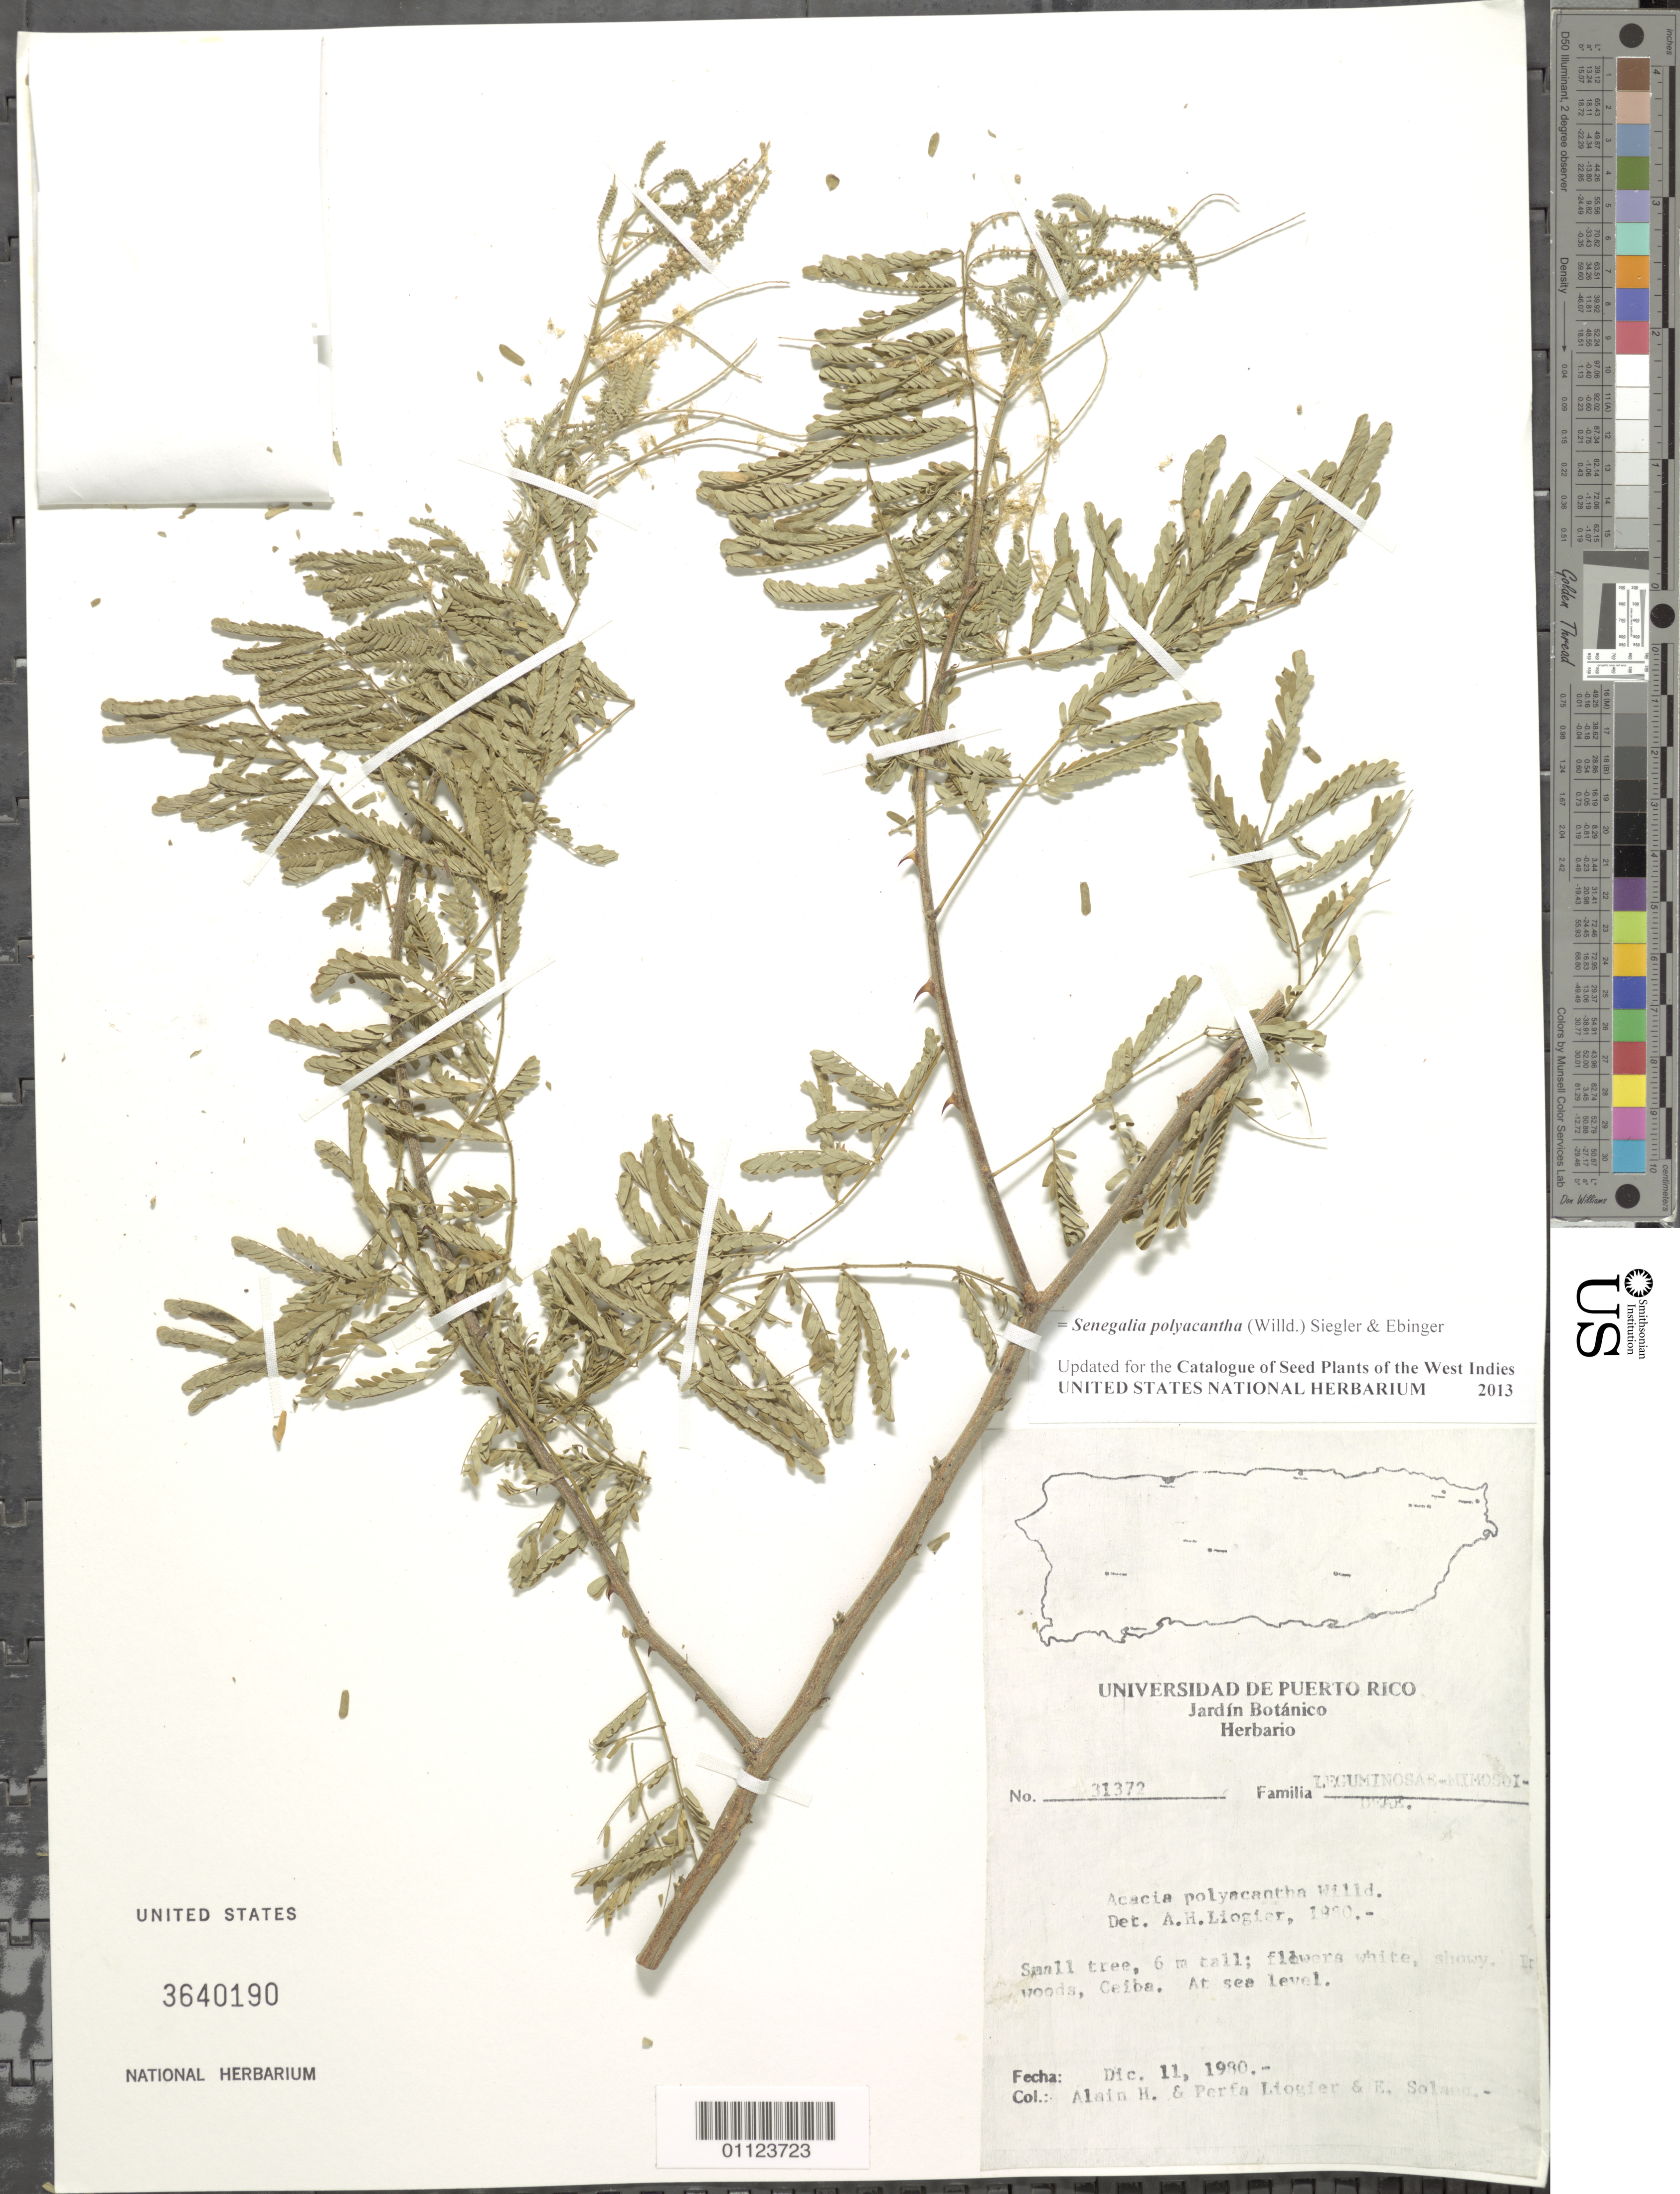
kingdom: Plantae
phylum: Tracheophyta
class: Magnoliopsida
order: Fabales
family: Fabaceae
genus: Senegalia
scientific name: Senegalia polyacantha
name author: (Willd.) Seigler & Ebinger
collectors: A. H. Liogier, M. P. Liogier & E. Solano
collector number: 31372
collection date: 1980-12-11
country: Puerto Rico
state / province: Ceiba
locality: Ceiba.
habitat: In woods.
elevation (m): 0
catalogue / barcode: US 3640190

******

__Instruction__
Convert the listing above into a two-column CSV with the header row <c1>field</c1>,<c2>value</c2>. Give one row per line of the listing, with each field and value in its own quoted cell and any line breaks replaced by spaces, and leave out the picture.

__Answer to this problem__
field,value
"kingdom:","Plantae"
"phylum:","Tracheophyta"
"class:","Magnoliopsida"
"order:","Fabales"
"family:","Fabaceae"
"genus:","Senegalia"
"scientific name:","Senegalia polyacantha"
"name author:","(Willd.) Seigler & Ebinger"
"collectors:","A. H. Liogier, M. P. Liogier & E. Solano"
"collector number:","31372"
"collection date:","1980-12-11"
"country:","Puerto Rico"
"state / province:","Ceiba"
"locality:","Ceiba."
"habitat:","In woods."
"elevation (m):","0"
"catalogue / barcode:","US 3640190"